RECORDS SUPPLIED:
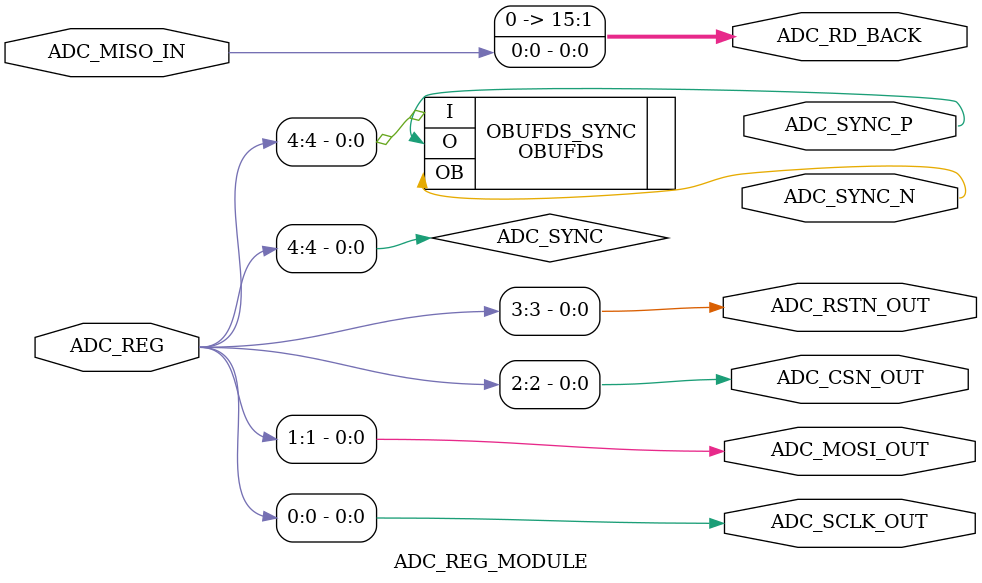
<source format=v>
`timescale 1ns / 1ps
module ADC_REG_MODULE(
	input [15:0]ADC_REG,
	input ADC_MISO_IN,
	
	output [15:0]ADC_RD_BACK,
	output ADC_SCLK_OUT,
	output ADC_MOSI_OUT,
	output ADC_CSN_OUT,
	output ADC_RSTN_OUT,
	output ADC_SYNC_P,
	output ADC_SYNC_N
    );
//Êä³öÂß¼­
assign ADC_SCLK_OUT = ADC_REG[0:0];
assign ADC_MOSI_OUT = ADC_REG[1:1];
assign ADC_CSN_OUT = ADC_REG[2:2];
assign ADC_RSTN_OUT = ADC_REG[3:3];

wire ADC_SYNC;
assign ADC_SYNC = ADC_REG[4:4];
//²î·ÖÊä³ö»º³åÆ÷
OBUFDS #(
      .IOSTANDARD("LVDS_25") 		// Specify the output I/O standard(LVDS 2.5V ²î·Ö½Ó¿Ú)
   ) OBUFDS_SYNC (
      .O(ADC_SYNC_P),     			// Diff_p output (connect directly to top-level port),UCFÊä³ö¸øADC
      .OB(ADC_SYNC_N),   			// Diff_n output (connect directly to top-level port),UCFÊä³ö¸øADC
      .I(ADC_SYNC)      			// Buffer input 
   );
//ÊäÈëÂß¼­
assign ADC_RD_BACK[0:0] = ADC_MISO_IN;
assign ADC_RD_BACK[15:1] = 0;

endmodule

</source>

ACTIVITY: Omit the pictures; print the records above exactly.

RESULT BELOW:
<source format=v>
`timescale 1ns / 1ps
module ADC_REG_MODULE(
	input [15:0]ADC_REG,
	input ADC_MISO_IN,
	
	output [15:0]ADC_RD_BACK,
	output ADC_SCLK_OUT,
	output ADC_MOSI_OUT,
	output ADC_CSN_OUT,
	output ADC_RSTN_OUT,
	output ADC_SYNC_P,
	output ADC_SYNC_N
    );
//Êä³öÂß¼­
assign ADC_SCLK_OUT = ADC_REG[0:0];
assign ADC_MOSI_OUT = ADC_REG[1:1];
assign ADC_CSN_OUT = ADC_REG[2:2];
assign ADC_RSTN_OUT = ADC_REG[3:3];

wire ADC_SYNC;
assign ADC_SYNC = ADC_REG[4:4];
//²î·ÖÊä³ö»º³åÆ÷
OBUFDS #(
      .IOSTANDARD("LVDS_25") 		// Specify the output I/O standard(LVDS 2.5V ²î·Ö½Ó¿Ú)
   ) OBUFDS_SYNC (
      .O(ADC_SYNC_P),     			// Diff_p output (connect directly to top-level port),UCFÊä³ö¸øADC
      .OB(ADC_SYNC_N),   			// Diff_n output (connect directly to top-level port),UCFÊä³ö¸øADC
      .I(ADC_SYNC)      			// Buffer input 
   );
//ÊäÈëÂß¼­
assign ADC_RD_BACK[0:0] = ADC_MISO_IN;
assign ADC_RD_BACK[15:1] = 0;

endmodule

</source>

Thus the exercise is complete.